Design your life to include more money, health and happiness with less stuff, space and energy.

Design your life to include more money, health and happiness with less stuff, space and energy.

My Genes Made Me Keep It

From the perspective of evolutionary psychology, there’s a certain logic to being materialistic. In the olden days, folks couldn’t just run to Target and pick up a hypo-allergenic full-sized duvet. You had a few shots a year to hunt and skin that buffalo, otherwise you’d freeze the rest of the year. Accumulating more than we need and keeping those accumulated objects to ourselves, thereby providing for lean times, makes intuitive sense. In other words, we might be hardwired to accumulate. The only difference is that now our objects of accumulation do not stand between life and death.

This logic might not be true however. A recent study suggests that people living closer to subsistence levels might be less inclined to accumulate. The study in question sought to test something called the “endowment effect”–the overvaluing of the personal objects. Psychologist Tom Wallsten at the University of Maryland told NPR the effect is similar to the man who won’t drop the price of his house even though it’s not selling for months. He needs to sell it, but because he values it more than others think it’s worth, he holds onto it. NPR science correspondent Shankar Vedantamit, said that the effect dictates that it “feels worse to lose something than it feels good to gain something.” We would say it’s also like people who do not rid themselves of stuff they do not use because they are “too valuable” to get rid of, despite the expense and headache associated to holding onto them.
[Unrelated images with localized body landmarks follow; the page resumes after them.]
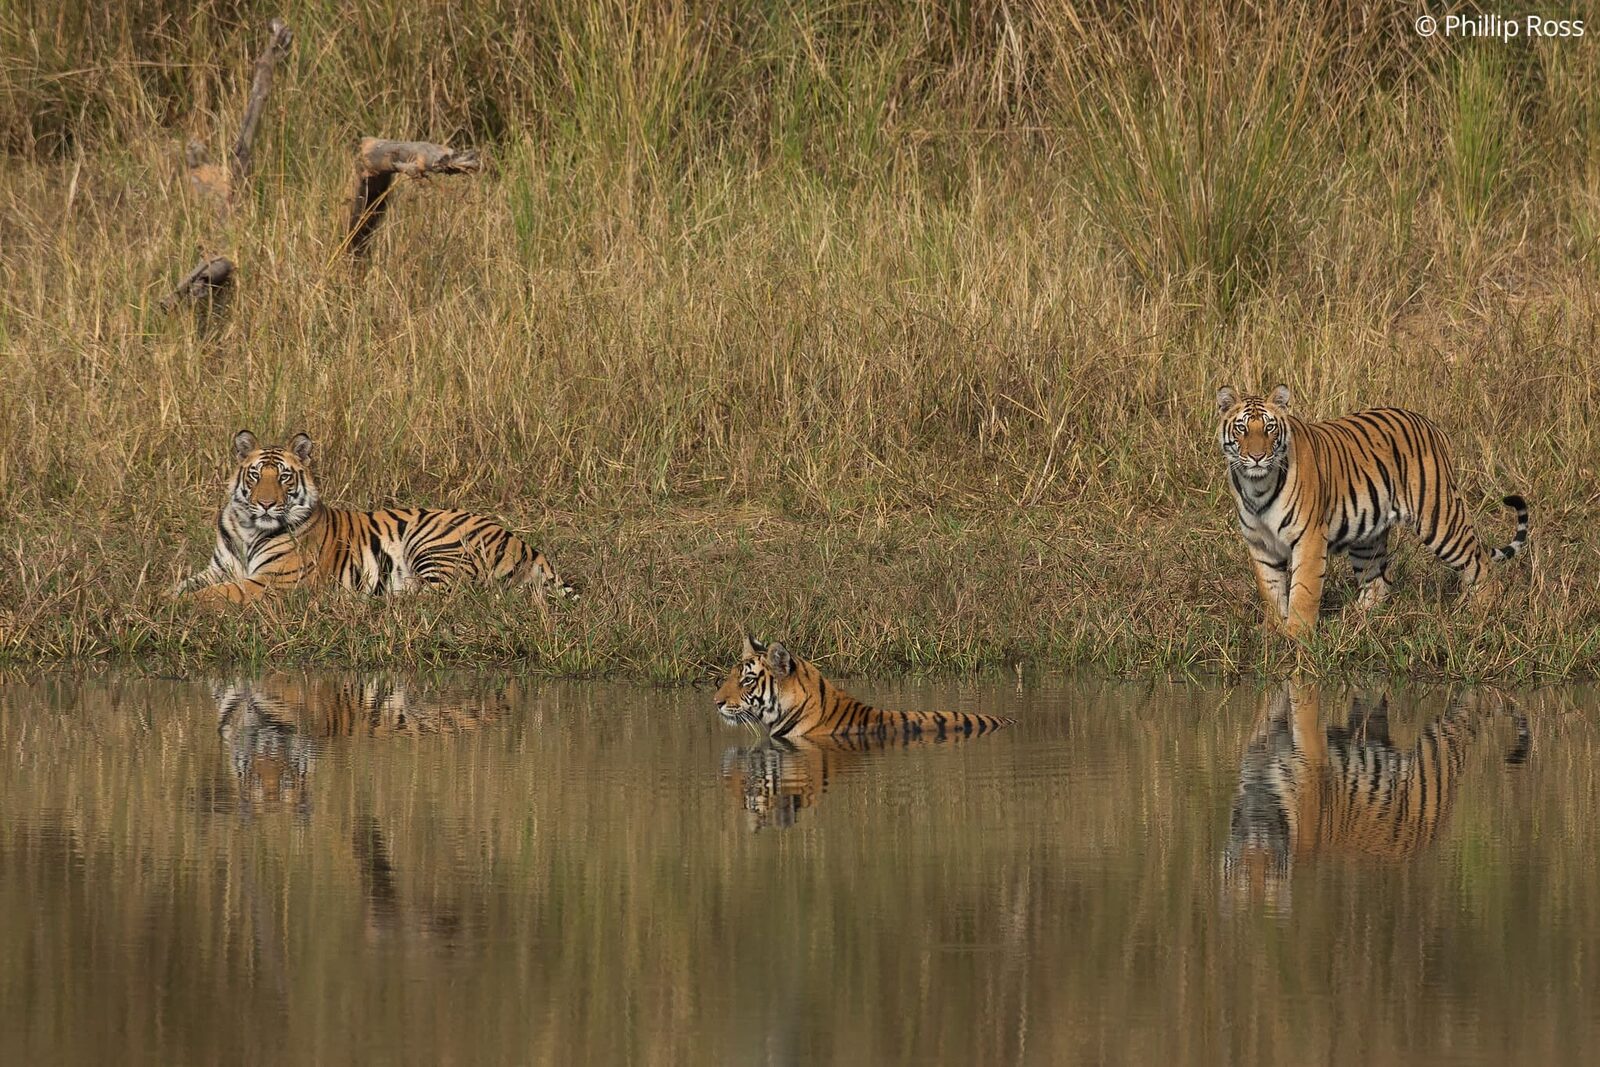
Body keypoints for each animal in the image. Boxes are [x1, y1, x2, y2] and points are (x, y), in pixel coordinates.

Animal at [173, 430, 576, 606]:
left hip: (433, 543)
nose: (267, 504)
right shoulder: (218, 568)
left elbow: (219, 593)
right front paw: (161, 598)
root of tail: (522, 541)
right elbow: (183, 585)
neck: (247, 528)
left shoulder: (274, 580)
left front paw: (175, 606)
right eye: (256, 475)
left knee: (444, 594)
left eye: (284, 477)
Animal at [1216, 385, 1529, 637]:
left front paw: (1296, 635)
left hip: (1440, 519)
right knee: (1378, 584)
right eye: (1242, 428)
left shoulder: (1309, 538)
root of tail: (1430, 425)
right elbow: (1270, 589)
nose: (1257, 457)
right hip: (1367, 535)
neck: (1256, 485)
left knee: (1481, 564)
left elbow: (1303, 589)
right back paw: (1353, 620)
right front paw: (1272, 630)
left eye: (1269, 428)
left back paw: (1479, 614)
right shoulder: (1260, 544)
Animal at [1222, 681, 1529, 911]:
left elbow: (1301, 705)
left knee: (1468, 710)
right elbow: (1270, 711)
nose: (1258, 842)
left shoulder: (1309, 753)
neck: (1260, 806)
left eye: (1269, 868)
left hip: (1439, 744)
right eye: (1245, 873)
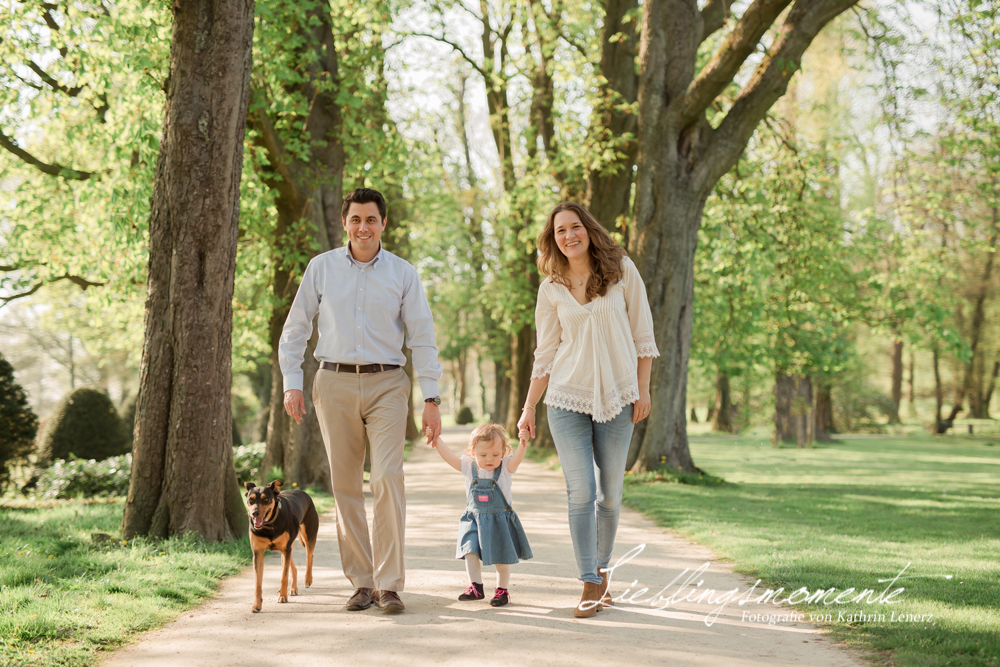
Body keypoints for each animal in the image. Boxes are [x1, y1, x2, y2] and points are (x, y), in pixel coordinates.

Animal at [244, 480, 318, 616]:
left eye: (266, 499)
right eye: (250, 500)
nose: (254, 513)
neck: (269, 524)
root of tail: (303, 492)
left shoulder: (285, 548)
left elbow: (284, 576)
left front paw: (283, 597)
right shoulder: (258, 553)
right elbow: (258, 583)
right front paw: (256, 605)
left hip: (307, 535)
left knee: (309, 555)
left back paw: (307, 579)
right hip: (287, 548)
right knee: (292, 566)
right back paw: (293, 588)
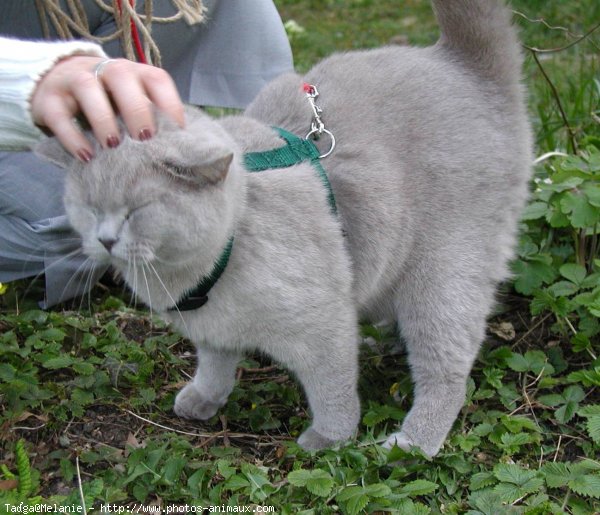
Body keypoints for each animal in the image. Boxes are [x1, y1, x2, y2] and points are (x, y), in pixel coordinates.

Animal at [36, 0, 528, 460]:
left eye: (136, 210)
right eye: (88, 208)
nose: (105, 240)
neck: (191, 279)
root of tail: (458, 59)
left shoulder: (324, 327)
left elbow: (333, 391)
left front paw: (328, 439)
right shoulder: (211, 332)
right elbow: (214, 364)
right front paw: (203, 400)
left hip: (443, 276)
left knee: (446, 372)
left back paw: (408, 445)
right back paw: (383, 346)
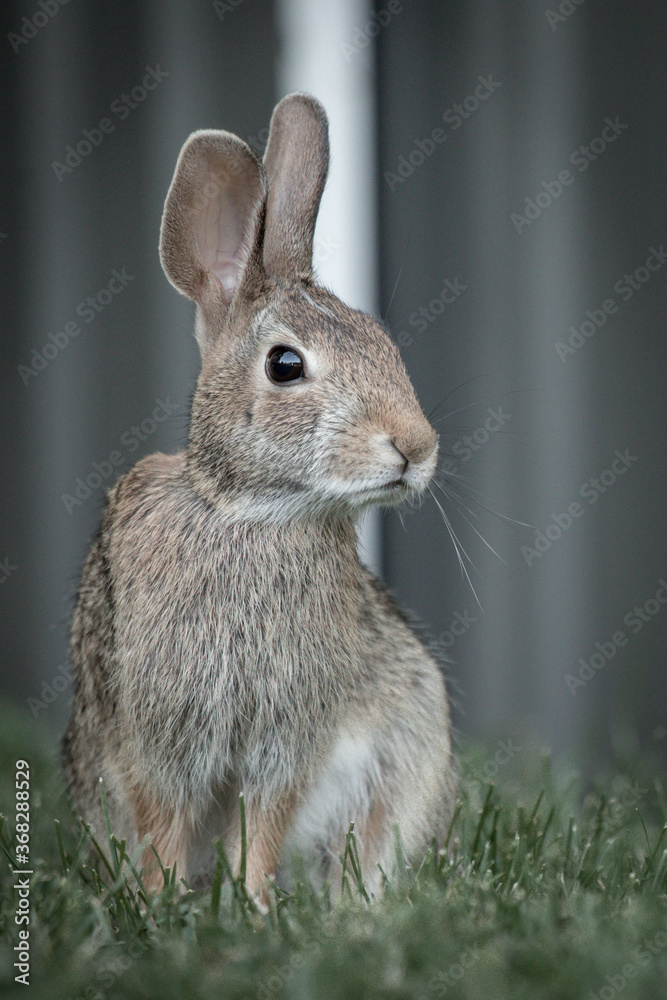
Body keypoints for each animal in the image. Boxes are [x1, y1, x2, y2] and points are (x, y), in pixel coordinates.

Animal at [62, 92, 456, 903]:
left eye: (381, 341)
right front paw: (162, 904)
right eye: (285, 366)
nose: (415, 446)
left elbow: (263, 824)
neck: (249, 510)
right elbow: (164, 823)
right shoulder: (157, 730)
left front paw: (248, 905)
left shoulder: (290, 738)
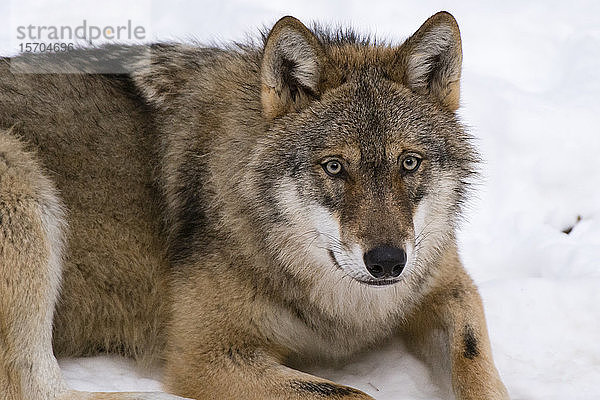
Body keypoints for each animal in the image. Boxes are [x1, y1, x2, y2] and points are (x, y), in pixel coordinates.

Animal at [0, 10, 508, 400]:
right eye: (334, 167)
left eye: (409, 162)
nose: (387, 262)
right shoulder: (206, 353)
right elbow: (350, 393)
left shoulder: (446, 283)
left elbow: (476, 363)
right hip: (27, 193)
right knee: (33, 386)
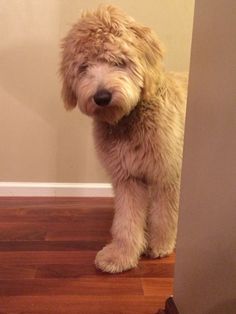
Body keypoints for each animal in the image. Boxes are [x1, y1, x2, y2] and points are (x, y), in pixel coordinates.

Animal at [60, 6, 188, 274]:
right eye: (84, 66)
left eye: (119, 62)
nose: (102, 97)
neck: (129, 120)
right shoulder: (127, 177)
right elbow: (126, 220)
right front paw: (121, 255)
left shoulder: (167, 174)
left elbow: (165, 214)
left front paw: (160, 245)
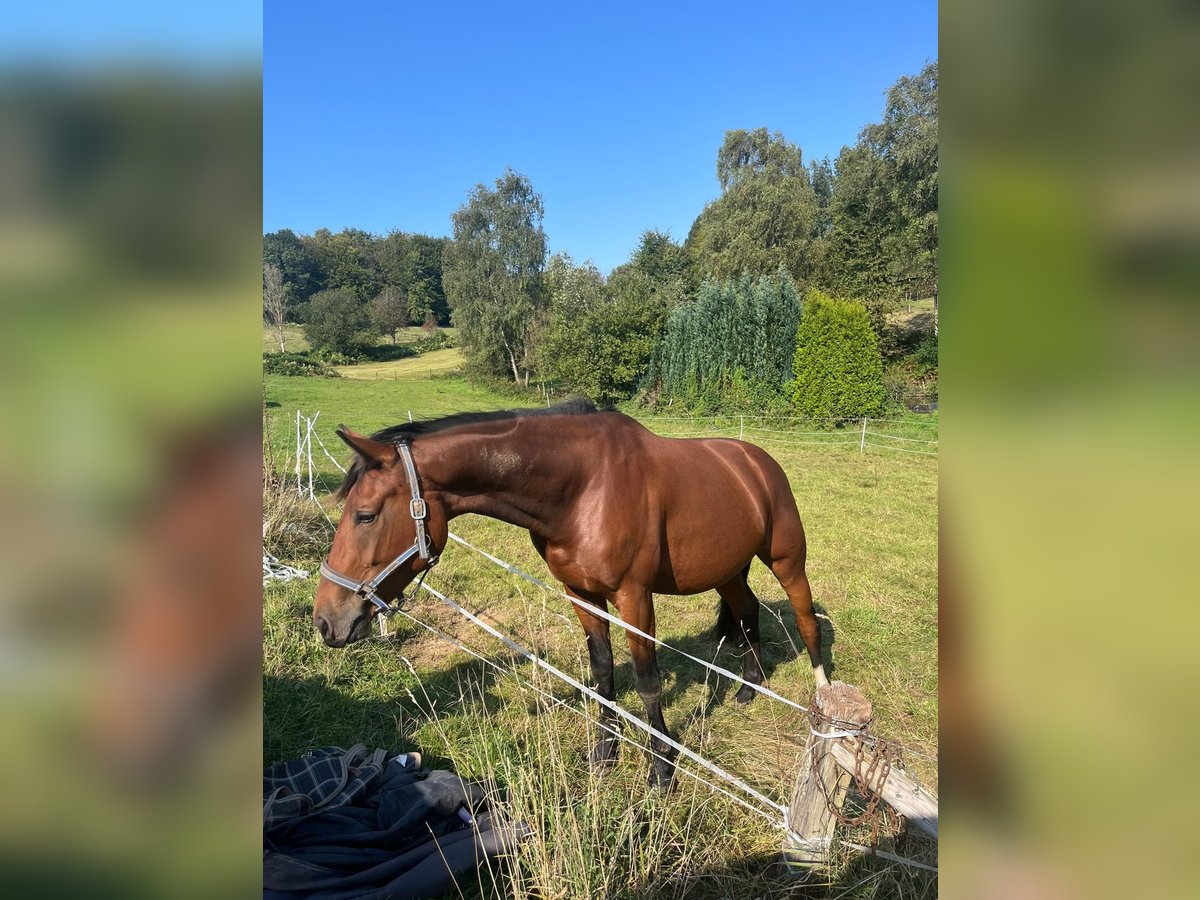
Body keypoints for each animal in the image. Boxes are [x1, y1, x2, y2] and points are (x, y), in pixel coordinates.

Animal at [314, 400, 830, 787]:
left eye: (364, 515)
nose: (327, 621)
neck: (584, 488)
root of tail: (757, 462)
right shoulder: (581, 594)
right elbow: (602, 673)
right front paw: (605, 754)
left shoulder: (634, 598)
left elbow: (647, 680)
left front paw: (661, 769)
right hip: (726, 571)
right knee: (747, 610)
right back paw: (748, 687)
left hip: (787, 561)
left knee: (807, 620)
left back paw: (823, 698)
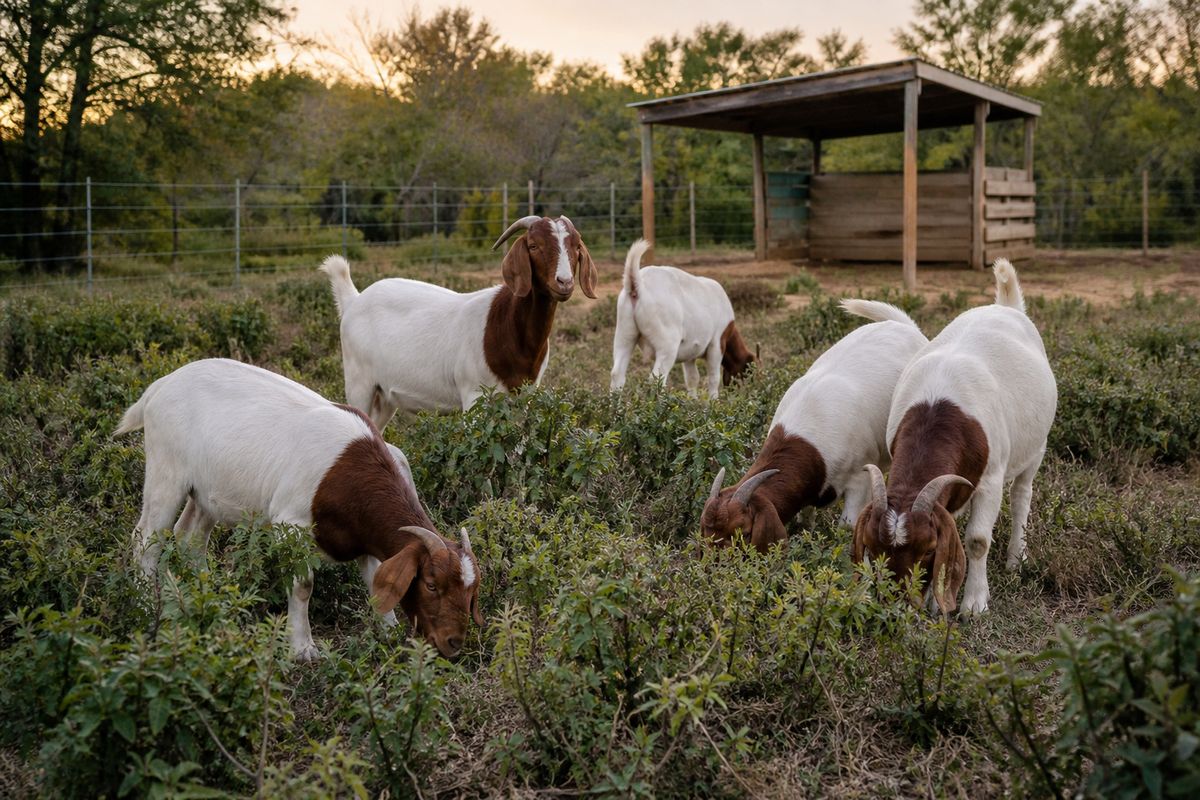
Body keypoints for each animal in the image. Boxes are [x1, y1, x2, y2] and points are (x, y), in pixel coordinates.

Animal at [115, 358, 484, 660]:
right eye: (431, 584)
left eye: (471, 590)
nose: (453, 643)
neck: (353, 470)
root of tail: (161, 385)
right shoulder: (290, 524)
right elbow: (303, 585)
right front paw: (303, 648)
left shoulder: (364, 535)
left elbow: (374, 578)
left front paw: (388, 630)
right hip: (166, 473)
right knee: (145, 540)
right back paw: (149, 607)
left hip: (208, 492)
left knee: (189, 538)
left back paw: (205, 595)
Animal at [321, 215, 597, 428]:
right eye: (533, 245)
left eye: (576, 247)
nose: (564, 282)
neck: (507, 327)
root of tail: (353, 300)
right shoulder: (474, 396)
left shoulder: (524, 400)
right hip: (359, 381)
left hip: (385, 397)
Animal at [610, 239, 754, 398]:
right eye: (747, 373)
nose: (746, 394)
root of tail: (638, 284)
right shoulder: (717, 343)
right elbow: (713, 378)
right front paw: (714, 401)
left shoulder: (690, 354)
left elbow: (692, 378)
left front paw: (693, 401)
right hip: (668, 344)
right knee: (657, 379)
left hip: (624, 333)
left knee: (617, 374)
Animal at [701, 300, 927, 551]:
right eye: (706, 533)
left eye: (746, 533)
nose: (717, 562)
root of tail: (906, 326)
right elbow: (805, 519)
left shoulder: (859, 478)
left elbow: (847, 526)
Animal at [853, 259, 1056, 616]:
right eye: (872, 547)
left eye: (928, 549)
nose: (896, 602)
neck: (938, 411)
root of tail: (1006, 306)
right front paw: (935, 600)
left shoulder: (990, 479)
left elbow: (977, 540)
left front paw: (974, 602)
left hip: (1036, 447)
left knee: (1022, 495)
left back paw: (1016, 559)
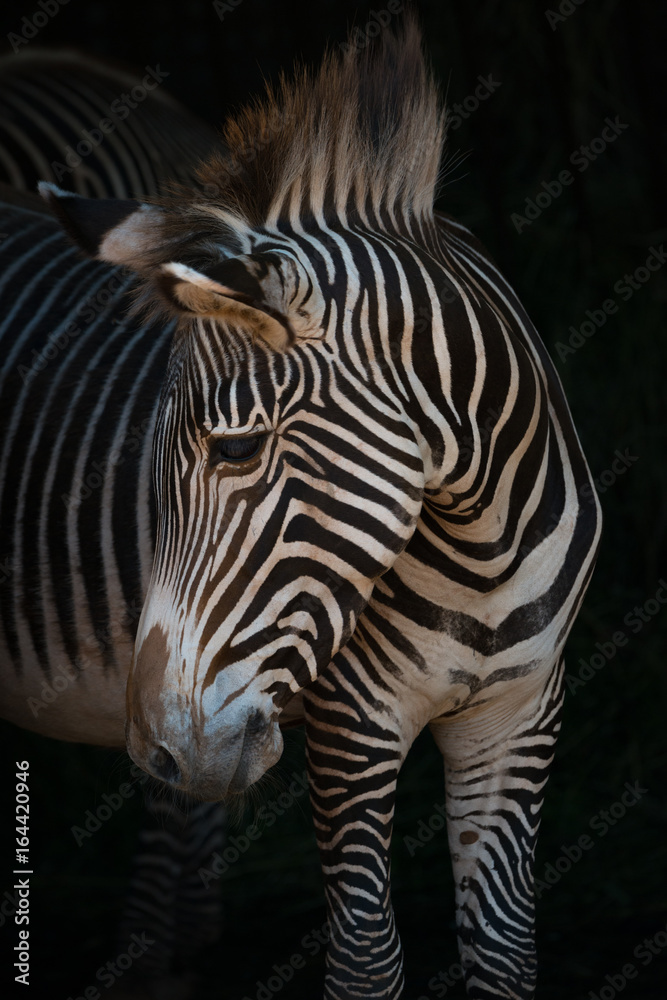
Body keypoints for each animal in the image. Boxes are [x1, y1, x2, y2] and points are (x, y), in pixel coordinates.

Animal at [4, 20, 602, 1000]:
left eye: (235, 451)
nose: (157, 748)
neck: (483, 551)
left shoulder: (518, 717)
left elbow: (505, 953)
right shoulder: (348, 727)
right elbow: (366, 961)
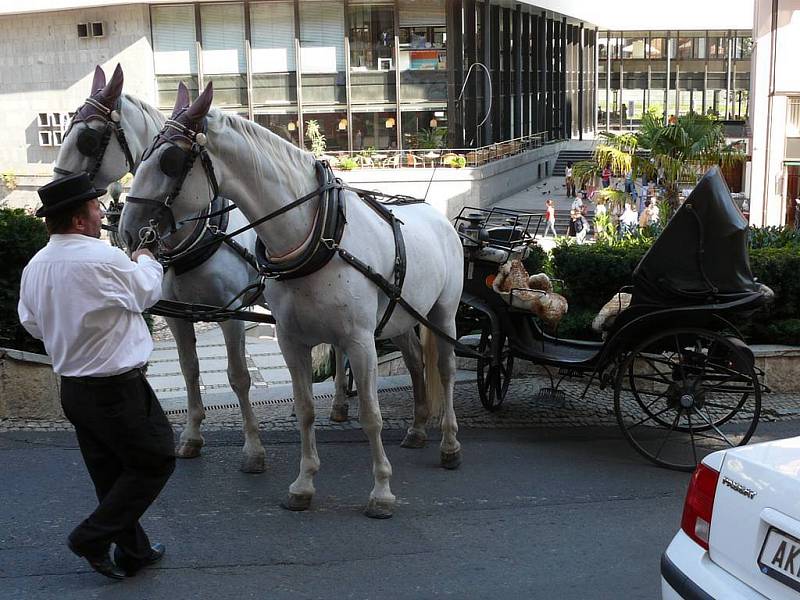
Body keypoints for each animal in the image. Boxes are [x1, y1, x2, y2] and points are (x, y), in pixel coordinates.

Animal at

Coren Apicella, a researcher at the University of Pennsylvania, realized that the endowment effect was mostly proved by testing the behavior of college students–a demographic whose cultural biases might blare out any meaningful information about innate dispositions toward accumulating stuff. She observed the patterns of the Hadza people of northern Tanzania, some of whom were nomadic hunter-gatherers living at subsistence levels; other Hazdas observed lived in villages with market economies.

What she found was that the nomadic Hadza, people with virtually no possessions, rather than being highly acquisitive, were very easily induced to give up their stuff. Apicella explains why:

If you think about, you know, you’re a hunter-gatherer, you’re living a hunter-gatherer life, one possible reason why it doesn’t hurt as much to give things up is that you’re constantly having to give things up all the time. People are asking them for–from you, you know, demanding them from you, demanding that you share. Things come and go in hunter-gatherer life. You don’t even own that much to begin with.

Vedantam expanded to say that in a nomadic society, it is essential to give things up because the person you give to might have something valuable tomorrow to give to you.

Meanwhile, the village-dwelling Hazda who bought stuff from markets were more acquisitive than their nomadic relatives. Vedantam said of the villagers that they “were more like us [Westerners presumably]. They fell in love with their possessions because modern economies allow people room to be selfish.”

Same genes, different cultures, different attachments to stuff.

Sometimes changing the patterns of consumer behavior seems nearly impossible. Not only are we up against a behemoth economic system whose mission is to compel us to buy more stuff than we need, we are up against the culture that has sprouted around this system–a culture that accepts hyper-consumerism as the way thing are and will be. The Hazda example might be a glimmer of hope, suggesting that while we are battling marketers, bankers, politicians and even our friends and neighbors, we are not battling our biologies.